Detective Hayseed fits the bill of being a point-and-click adventure in the style of the classics. Stylised art, humourous tone, dick jokes… wait, no I suppose the art and tone are where the similarities end.
The plot of Hollywood is that the Academy Award winners list has been stolen. Unable to ask detectives such as Columbo and Jessica Fletcher, as they are too close to the case, Hollywood execs send out the call for Hayseed. Or, rather, the US President calls him.
As is usually the case with point-and-clicks, the interface is cursor-driven, and you can access your inventory at any time to try using everything you find with everything you see. Occasionally Hayseed will give you a funny line when it won’t work, but usually it just won’t let you use an item with something it doesn’t go with.
The puzzles are a mix of so simple you will solve them without realising you started it, to so frustrating that you have to go to YouTube to watch a walkthrough after twenty minutes of guessing.
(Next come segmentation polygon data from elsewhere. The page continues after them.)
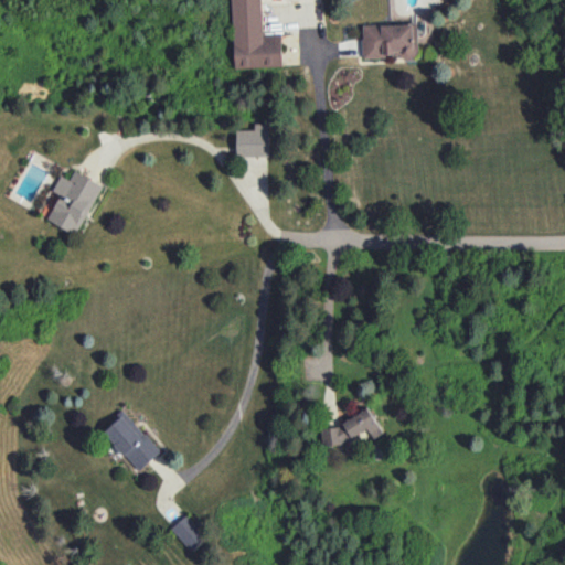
[(232,0),(235,67),(283,65),(281,32),(263,33),(262,0),(232,0)]
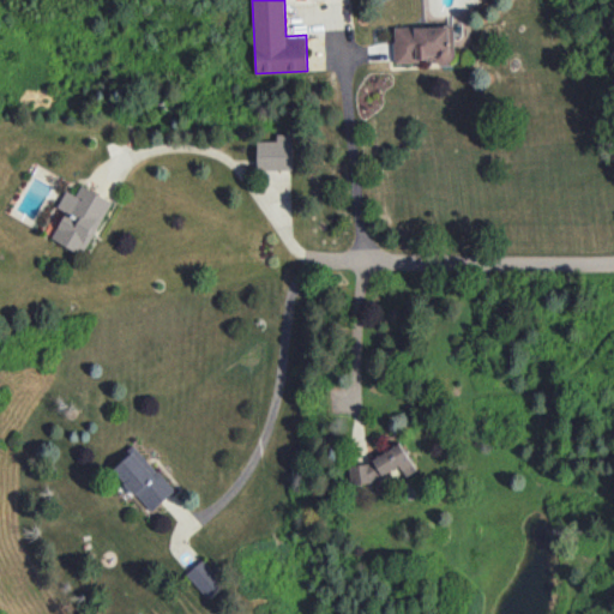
[(453,25),(393,26),(395,62),(455,61),(453,25)]
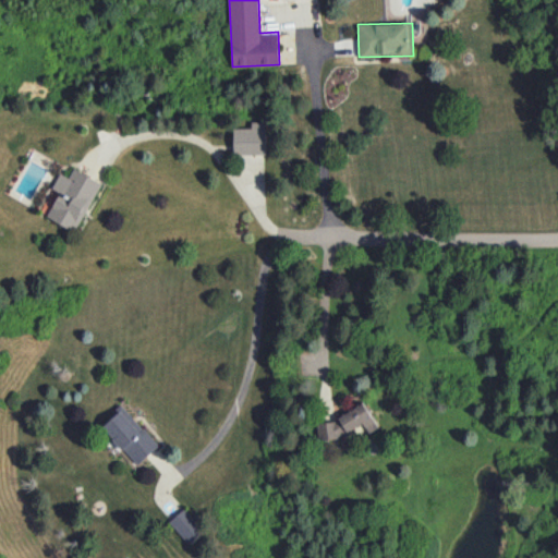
[(267,154),(266,121),(252,121),(252,128),(233,129),(234,154),(267,154)]
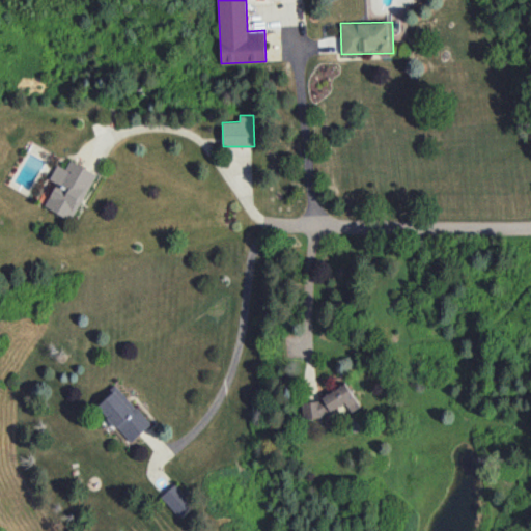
[(57,164),(50,179),(56,183),(46,207),(74,220),(95,172),(70,160),(66,168),(57,164)]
Now, you may notice that I mentioned dick jokes earlier, of which there are several. The very first action you take when you assume control of the cursor, is to excite Hayseed’s cock to wake him up. Because he lives on a farm (for some reason), and has chickens and a cockerel in his bedroom. HAHAHAHAHA.
This might have actually made me smile instead of roll my eyes, if it hadn’t been delivered by the most stilted voice over work I have ever experienced. It wasn’t even just bad in a PlayStation Resident Evil way, it was as if William Shatner’s Captain Kirk had delivered it, whilst groggy from too much codeine. The rest of the voice work isn’t much better, with a lot of it performed with unnecessary pauses. Sometimes entire words are mispronounced -- it’s cache as in cash, not cache as in Kaysha without the final a!
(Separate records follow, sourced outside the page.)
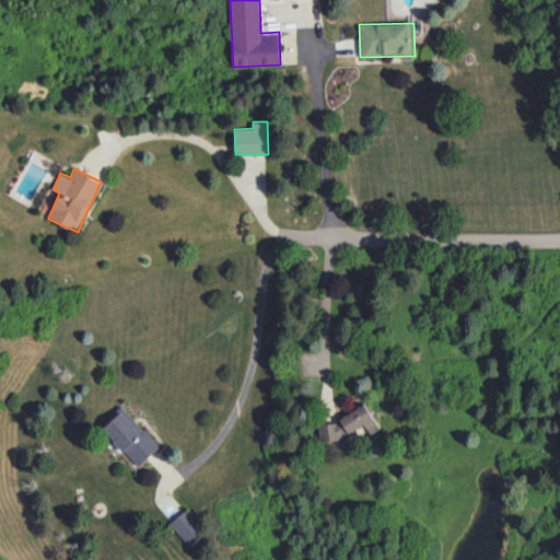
[(317,429),(326,444),(365,424),(370,434),(381,429),(366,404),(317,429)]
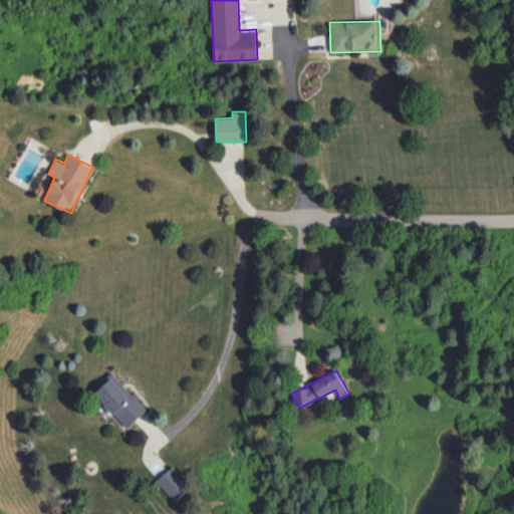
[(93,392),(126,428),(147,410),(113,373),(93,392)]
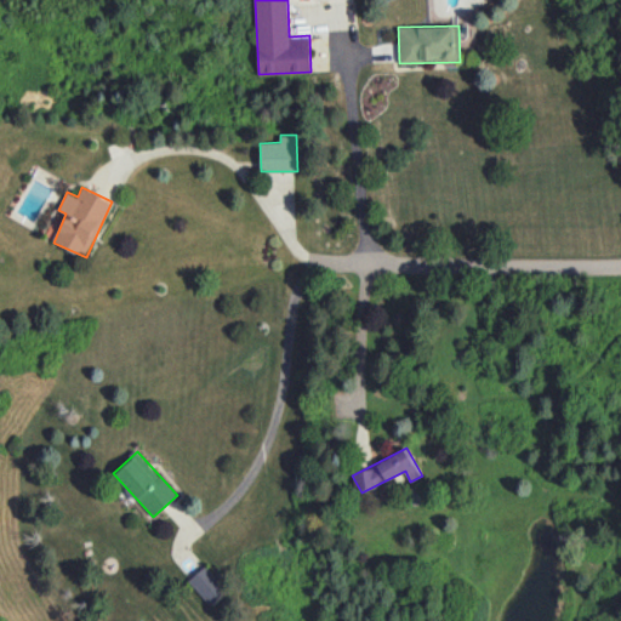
[(212,605),(228,591),(205,565),(188,581),(212,605)]
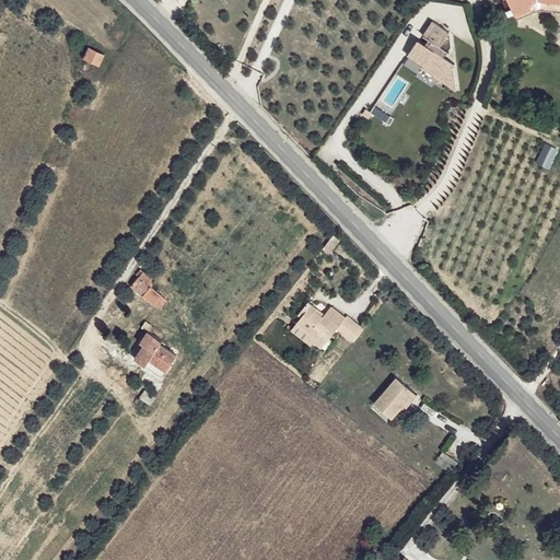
[(559,0),(508,0),(509,1),(508,2),(513,15),(529,8),(527,3),(533,2),(535,1),(538,1),(540,1),(559,3),(559,0)]
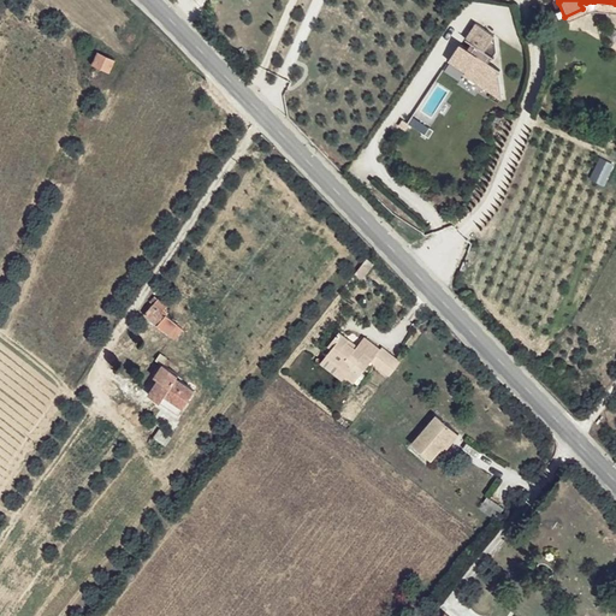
[(582,9),(564,17),(567,22),(587,12),(591,11),(596,11),(599,11),(615,12),(615,4),(594,1),(592,1),(588,1),(586,3),(580,4),(582,9)]
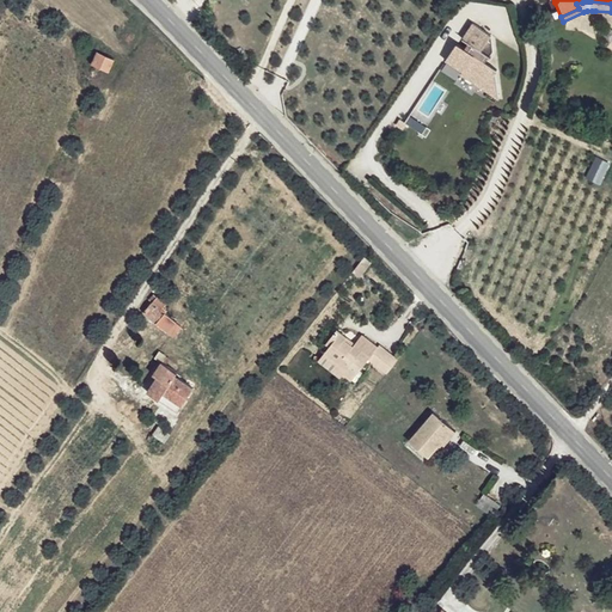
[(496,37),(475,23),(444,68),(505,101),(496,37)]
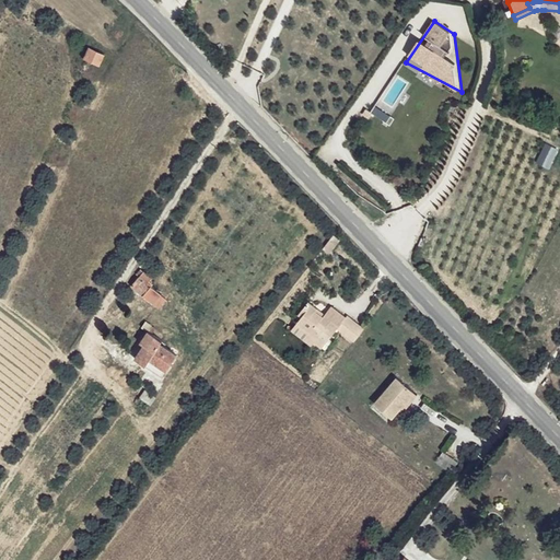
[(105,55),(90,47),(84,58),(98,65),(105,55)]
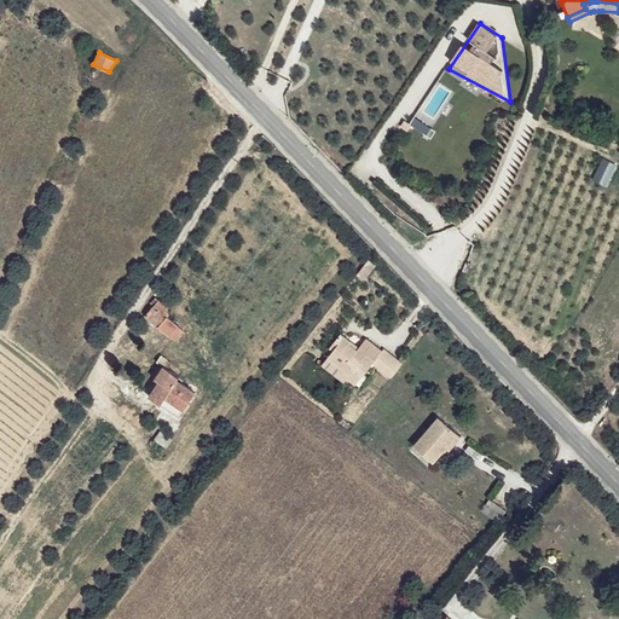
[(146,316),(171,336),(179,327),(165,313),(168,308),(156,298),(150,302),(154,306),(146,316)]
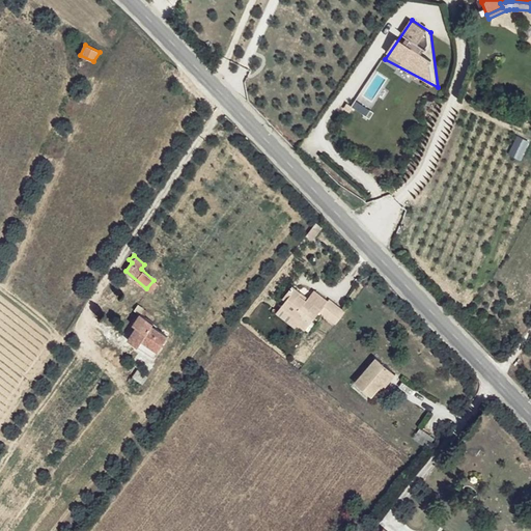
[(323,309),(329,301),(314,290),(309,298),(307,301),(300,295),(302,292),(292,285),(285,295),(288,297),(286,300),(282,306),(301,320),(298,324),(305,330),(323,309)]
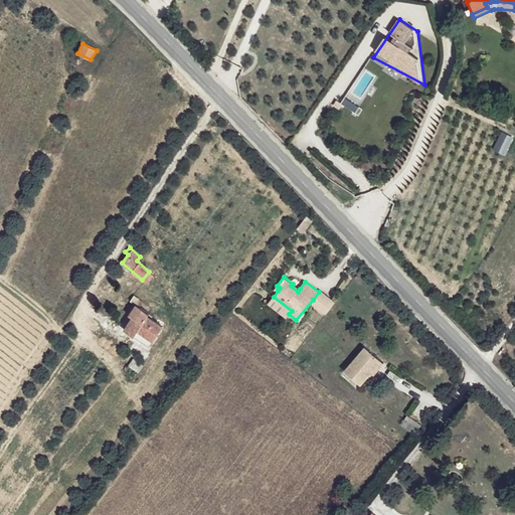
[(329,312),(336,302),(321,290),(319,292),(313,300),(329,312)]
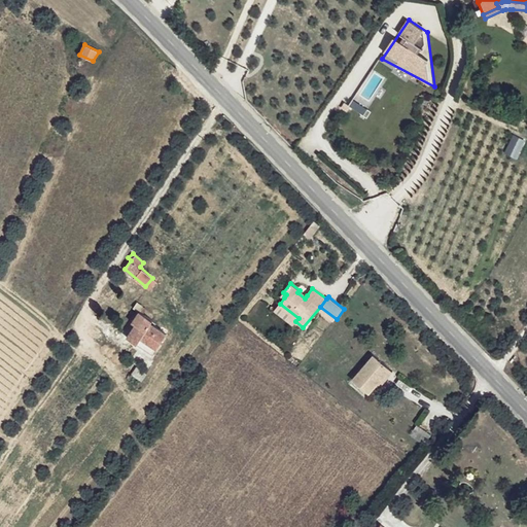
[(299,318),(280,304),(275,310),(293,324),(295,321),(299,318)]
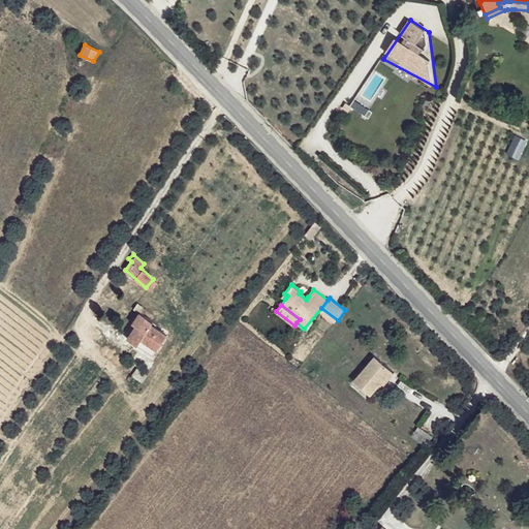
[(129,339),(154,355),(169,332),(159,323),(156,328),(152,324),(154,321),(145,315),(148,310),(144,307),(133,323),(137,325),(129,339)]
The script doesn’t help, as it has definitely lost something in translation. A number of jokes simply fall flat or don’t make sense, and would have benefitted from being rewritten. Especially since there are a lot of references to previous Detective Hayseed titles.
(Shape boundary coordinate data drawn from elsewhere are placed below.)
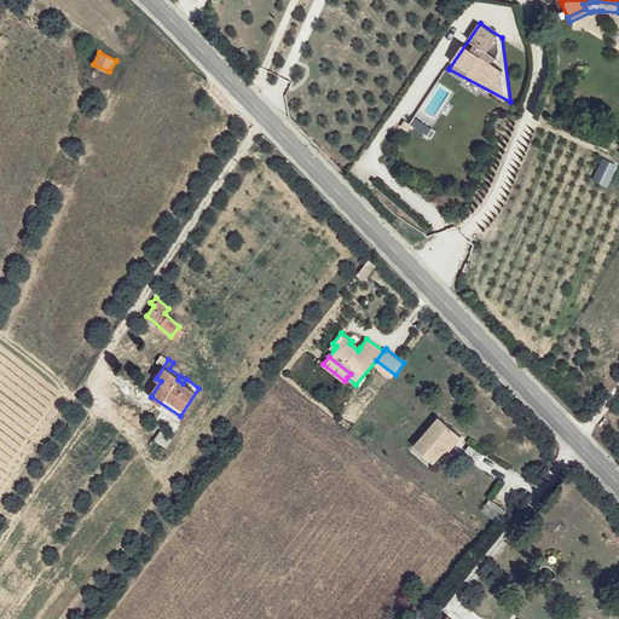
[(434,463),(447,447),(458,435),(440,418),(415,446),(434,463)]
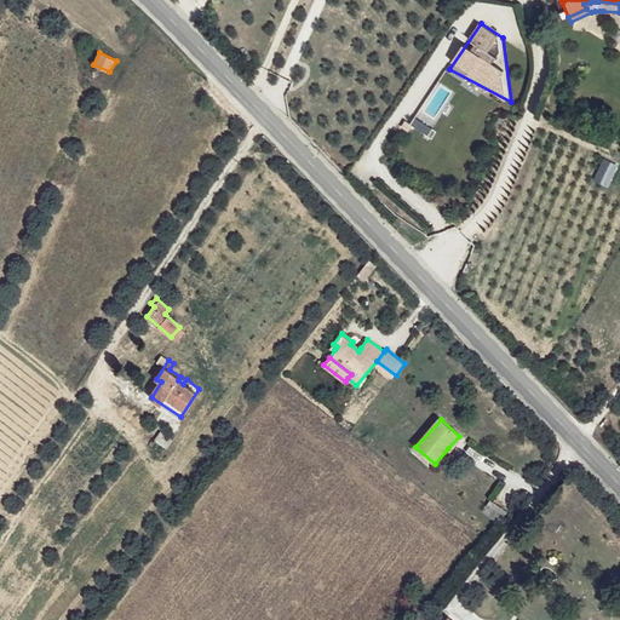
[(173,440),(161,431),(154,440),(171,452),(177,442),(173,440)]
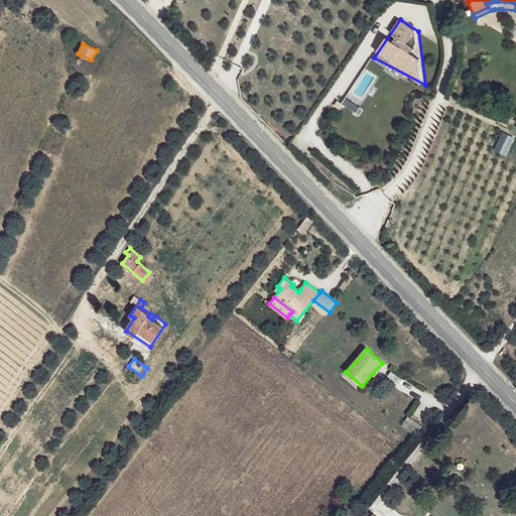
[(382,363),(373,373),(376,376),(386,366),(382,363)]
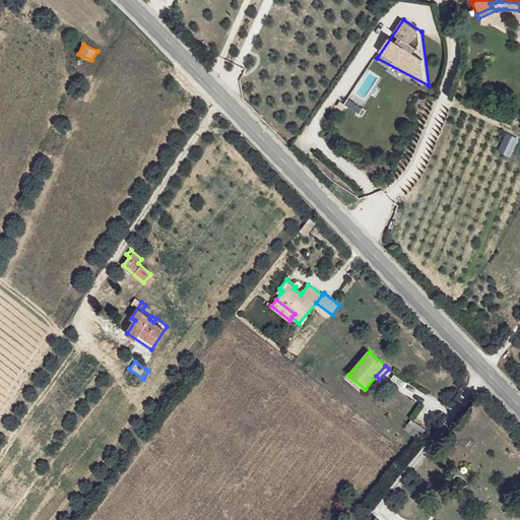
[(402,432),(416,444),(424,435),(410,423),(402,432)]
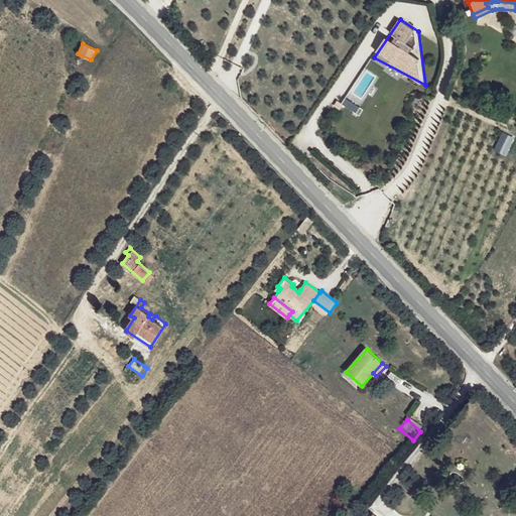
All buildings are outlined.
Wait, before you switch tabs to find out how many there are, you probably won’t find them. This is actually the sixth title in the Polda series, which means you missed little things such as why he has an alien son living with him, owns a flying car and a laser watch, and the significance of the ginger cat that keeps popping up. But don’t worry, absolutely none of it will be explained in any detail whatsoever, leaving you to fill in the blanks. For instance, I’m giving this game a lot of leeway by assuming Hayseed is dyslexic, instead of the voice actor’s delivery getting much worse whenever the character reads something.
With another three passes over the script and a completely new voice cast, Detective Hayseed would have been a decent adventure game. In its current state it’s hard to put up with -- especially Hayseed’s very annoying laugh. There is a decent game hidden inside, but you might want to keep the volume down and read the subtitles with a squint (because they have issues separate to the voice acting…).
Detective Hayseed - Hollywood (Reviewed on Windows)
Minor enjoyable interactions, but on the whole is underwhelming.
With another three passes over the script and a completely new voice cast, Detective Hayseed would have been a decent adventure game. In its current state it’s hard to put up with.